For the hue slider, click the numeric percentage to achieve a straight 45-degree line in the pressure transformation graph. To define the hue gradient range from green to blue to red, adjust the hue slider in the color pressure section by clicking the percentage number listed and entering a numeric value of 81%Adjust the pen tool slider to select a size suitable for the study participant's needs. Explain the pain body diagram or PBD anatomy and orientation of body templates in landscape mode.
Describe the pressure to hue linear transformation by showing that increased stylus pressure shifts hues from green to blue to red, representing mild, moderate, and severe pain intensity respectively. Then explain the drawing and erasing tools and pinch to zoom and panning functionalities. Confirm the participant's understanding of the pain body diagram task using the teach-back method and have them explain the process in their own words.
Allocate 15 minutes for participants to practice drawing pain body diagrams on a flat surface, ensuring an accurate representation of pain location, and intensity. Review the PBD with each participant to verify consistency and correct use of colors. Request participants to finish PBDs during baseline or at different time points following treatment or intervention, allowing ample time for PBD completion.
After completion, save PBDs with a standardized file name, including the patient ID, date, and time the PBD was finished. Select the desired images for bulk export using the select icon.
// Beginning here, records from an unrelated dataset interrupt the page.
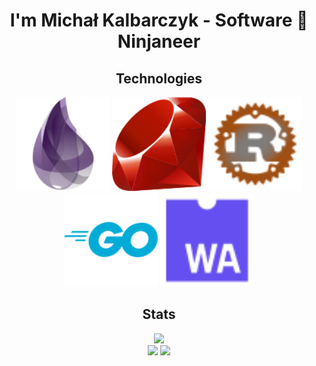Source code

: <h1 align="center">I'm Michał Kalbarczyk - Software 🥷 Ninjaneer</h1>

<h2 align="center">Technologies</h2>
<p align="center">
  <img src="https://raw.githubusercontent.com/fazibear/fazibear/master/icons/elixir.svg" width="150"/>
  <img src="https://raw.githubusercontent.com/fazibear/fazibear/master/icons/ruby.svg" width="150"/>
  <img src="https://raw.githubusercontent.com/fazibear/fazibear/master/icons/rust.svg" width="150"/>
  <img src="https://raw.githubusercontent.com/fazibear/fazibear/master/icons/go.svg" width="150"/>
  <img src="https://raw.githubusercontent.com/fazibear/fazibear/master/icons/wasm.svg" width="150"/>
</p>

<h2 align="center">Stats</h2>
<p align="center">
  <img src="https://github-readme-stats.vercel.app/api?username=fazibear&count_private=true&show_icons=true&theme=transparent&hide_border=true&hide_title=true&include_all_commits=true"/> 
  <br/>
  <img src="https://github-readme-stats.vercel.app/api/top-langs/?username=fazibear&langs_count=20&layout=compact&theme=transparent&hide_border=true&hide_title=true"/>
<img src="https://github-readme-stats.vercel.app/api/wakatime?username=fazibear&theme=transparent&hide_border=true&hide_title=true&langs_count=20&layout=compact"/>
</p>

<!--
**fazibear/.github** is a ✨ _special_ ✨ repository because its `README.md` (this file) appears on your GitHub profile.

Here are some ideas to get you started:

- 🔭 I’m currently working on ...
- 🌱 I’m currently learning ...
- 👯 I’m looking to collaborate on ...
- 🤔 I’m looking for help with ...
- 💬 Ask me about ...
- 📫 How to reach me: ...
- 😄 Pronouns: ...
- ⚡ Fun fact: ...
-->
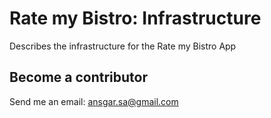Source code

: # Rate my Bistro: Infrastructure

Describes the infrastructure for the Rate my Bistro App

## Become a contributor

Send me an email: ansgar.sa@gmail.com
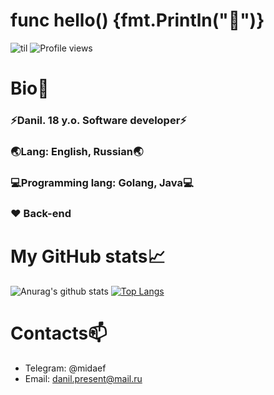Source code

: # func hello() {fmt.Println("👋")} 
![til](https://mir-s3-cdn-cf.behance.net/project_modules/1400/515cb348002457.588b5a1dc87f4.gif)
![Profile views](https://gpvc.arturio.dev/midaef)
# Bio💬
### ⚡Danil. 18 y.o. Software developer⚡
### 🌏Lang: English, Russian🌏
### 💻Programming lang: Golang, Java💻
### ❤️ Back-end
# My GitHub stats📈
![Anurag's github stats](https://github-readme-stats.vercel.app/api?username=midaef&show_icons=true&theme=default&include_all_commits=true&count_private=true&hide_title=true)  [![Top Langs](https://github-readme-stats.vercel.app/api/top-langs/?username=midaef&layout=compact)](https://github.com/midaef/github-readme-stats)

# Contacts📫
* Telegram: @midaef
* Email: danil.present@mail.ru
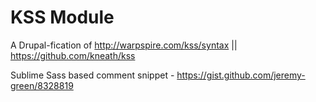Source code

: KSS Module
==========
A Drupal-fication of http://warpspire.com/kss/syntax || https://github.com/kneath/kss

Sublime Sass based comment snippet - https://gist.github.com/jeremy-green/8328819

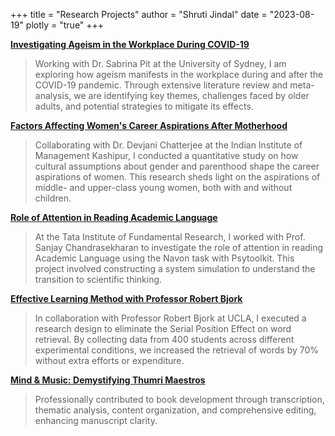 +++
title = "Research Projects"
author = "Shruti Jindal"
date = "2023-08-19"
plotly = "true"
+++

[<i class="fa fa-flask" aria-hidden="true"></i> **Investigating Ageism in the Workplace During COVID-19**](https://sydney.edu.au/medicine-health/schools/school-of-public-health.html)
> Working with Dr. Sabrina Pit at the University of Sydney, I am exploring how ageism manifests in the workplace during and after the COVID-19 pandemic. Through extensive literature review and meta-analysis, we are identifying key themes, challenges faced by older adults, and potential strategies to mitigate its effects.

[<i class="fa fa-book" aria-hidden="true"></i> **Factors Affecting Women's Career Aspirations After Motherhood**](https://www.iimkashipur.ac.in/)
> Collaborating with Dr. Devjani Chatterjee at the Indian Institute of Management Kashipur, I conducted a quantitative study on how cultural assumptions about gender and parenthood shape the career aspirations of women. This research sheds light on the aspirations of middle- and upper-class young women, both with and without children.

[<i class="fa fa-graduation-cap" aria-hidden="true"></i> **Role of Attention in Reading Academic Language**](http://www.tifr.res.in/)
> At the Tata Institute of Fundamental Research, I worked with Prof. Sanjay Chandrasekharan to investigate the role of attention in reading Academic Language using the Navon task with Psytoolkit. This project involved constructing a system simulation to understand the transition to scientific thinking.

[<i class="fa fa-lightbulb-o" aria-hidden="true"></i> **Effective Learning Method with Professor Robert Bjork**](https://www.psych.ucla.edu/faculty/page/bjorkr)
> In collaboration with Professor Robert Bjork at UCLA, I executed a research design to eliminate the Serial Position Effect on word retrieval. By collecting data from 400 students across different experimental conditions, we increased the retrieval of words by 70% without extra efforts or expenditure.

[<i class="fa fa-globe" aria-hidden="true"></i> **Mind & Music: Demystifying Thumri Maestros**](https://www.mlbd.com/)
> Professionally contributed to book development through transcription, thematic analysis, content organization, and comprehensive editing, enhancing manuscript clarity.

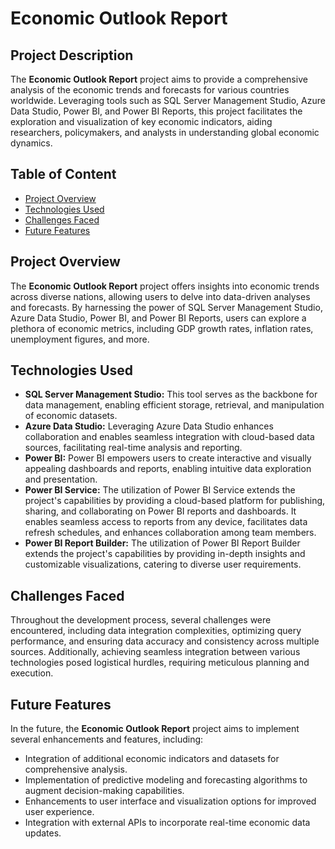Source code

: # Economic Outlook Report

## Project Description
The **Economic Outlook Report** project aims to provide a comprehensive analysis of the economic trends and forecasts for various countries worldwide. Leveraging tools such as SQL Server Management Studio, Azure Data Studio, Power BI, and Power BI Reports, this project facilitates the exploration and visualization of key economic indicators, aiding researchers, policymakers, and analysts in understanding global economic dynamics.

## Table of Content
- [Project Overview](#project-overview)
- [Technologies Used](#technologies-used)
- [Challenges Faced](#challenges-faced)
- [Future Features](#future-features)

## Project Overview
The **Economic Outlook Report** project offers insights into economic trends across diverse nations, allowing users to delve into data-driven analyses and forecasts. By harnessing the power of SQL Server Management Studio, Azure Data Studio, Power BI, and Power BI Reports, users can explore a plethora of economic metrics, including GDP growth rates, inflation rates, unemployment figures, and more.

## Technologies Used
- **SQL Server Management Studio:** This tool serves as the backbone for data management, enabling efficient storage, retrieval, and manipulation of economic datasets.
- **Azure Data Studio:** Leveraging Azure Data Studio enhances collaboration and enables seamless integration with cloud-based data sources, facilitating real-time analysis and reporting.
- **Power BI:** Power BI empowers users to create interactive and visually appealing dashboards and reports, enabling intuitive data exploration and presentation.
- **Power BI Service:** The utilization of Power BI Service extends the project's capabilities by providing a cloud-based platform for publishing, sharing, and collaborating on Power BI reports and dashboards. It enables seamless access to reports from any device, facilitates data refresh schedules, and enhances collaboration among team members.
- **Power BI Report Builder:** The utilization of Power BI Report Builder extends the project's capabilities by providing in-depth insights and customizable visualizations, catering to diverse user requirements.

## Challenges Faced
Throughout the development process, several challenges were encountered, including data integration complexities, optimizing query performance, and ensuring data accuracy and consistency across multiple sources. Additionally, achieving seamless integration between various technologies posed logistical hurdles, requiring meticulous planning and execution.

## Future Features
In the future, the **Economic Outlook Report** project aims to implement several enhancements and features, including:
- Integration of additional economic indicators and datasets for comprehensive analysis.
- Implementation of predictive modeling and forecasting algorithms to augment decision-making capabilities.
- Enhancements to user interface and visualization options for improved user experience.
- Integration with external APIs to incorporate real-time economic data updates.
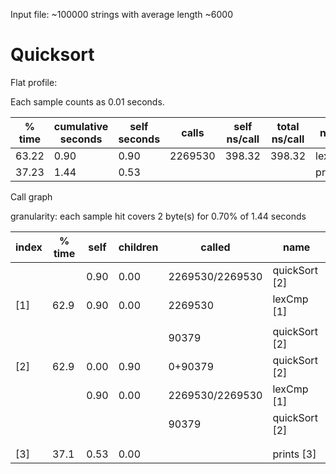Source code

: Input file: ~100000 strings with average length ~6000

# Quicksort

Flat profile:

Each sample counts as 0.01 seconds.

|  % time  | cumulative seconds  | self seconds | calls |  self ns/call |   total ns/call | name  | 
| --- | ----------  | ----- | --------- | ------ | ------ | --- |
| 63.22|      0.90    | 0.90  |2269530   |398.32   |398.32  |lexCmp|
| 37.23 |     1.44    | 0.53  |          |          |       |prints|


Call graph

granularity: each sample hit covers 2 byte(s) for 0.70% of 1.44 seconds

|index| % time| self| children|  called |       name          |
|-----|-------|-----|---------|---------|---------------------|
|     |       | 0.90|  0.00| 2269530/2269530|     quickSort [2]|
|[1]  |  62.9 | 0.90|  0.00| 2269530|         lexCmp [1] |
|     |       |     |      |        |                       |
|     |       |     |      |   90379 |          quickSort [2]|
|[2]  |  62.9 | 0.00| 0.90 | 0+90379 |  quickSort [2] |
|     |       | 0.90| 0.00 |2269530/2269530|     lexCmp [1] |
|     |       |     |      |   90379       |      quickSort [2] |
|     |       |     |      |         |                        |
|     |       |     |      |          |         <spontaneous>|
|[3]  |  37.1 |0.53 | 0.00 |          |    prints [3] |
Click on the Share button to access a list of available image formats.
Choose a portable or Photoshop file format that retains image layers and click on the preferred format. Download the desired PBD files and open them in a raster-based image editor. Now, isolate the colored pixels of interest from the top layer of the PBD file by adding a completely black layer below the colored in layer and a black mask layer above it, to exclude pixels outside the template body outline, creating a modified PBD with only the colored pixels within the body outline on a black background.
To export the processed PBDs as portable network graphic files, click on File, select Export, and choose Export As.Select PNG format, then click Export. Convert each pixel value within the PBD from RGB to HSV color space using the OpenCV2 Python package. Extract the hue value for every pixel by executing the Python scripts titled measure_sanoblur and rgba2hsv.
Run the quantifypain python script to calculate the three PBD metrics. First, calculate the PBD coverage by dividing the number of colored pixels by the total number of pixels within the body diagram. The range for females is 1 to 820, 452 pixels, and for males it is 1 to 724, 608 pixels.
Multiply the results by 100 to normalize data from a zero to 100 scale. Next, determine the PBD sum intensity by adding the hue values for all pixels in the body diagram, which is done by running rgba2hsv. The female range is 0 to 114, 45, 354, and the male range is 0 to 101, 82, 816.
Divide the result by the maximum PBD sum intensity and multiply by 100. The maximum PBD sum intensity depends on the total number of pixels in the body diagram multiplied by 139.5. Compute the PBD mean intensity by dividing the sum of all hue values by the total number of colored pixels.
Finally, process each PBD file and compile the outputs in a spreadsheet for further analysis. The PBD metrics were correlated with the Numerical Rating Intensity or NRS, Visual Analog Scale or VAS and McGill Pain Questionnaire or MPQ for most patients. In four of five patients, PBD metrics significantly shared mutual information or MI with the NRS VAS intensity, VAS unpleasantness and MPQ.
In all patients, the NRS shared significant MI with VAS intensity, VAS unpleasantness and MPQ, while the PBD sum shared MI with PBD coverage and PBD mean.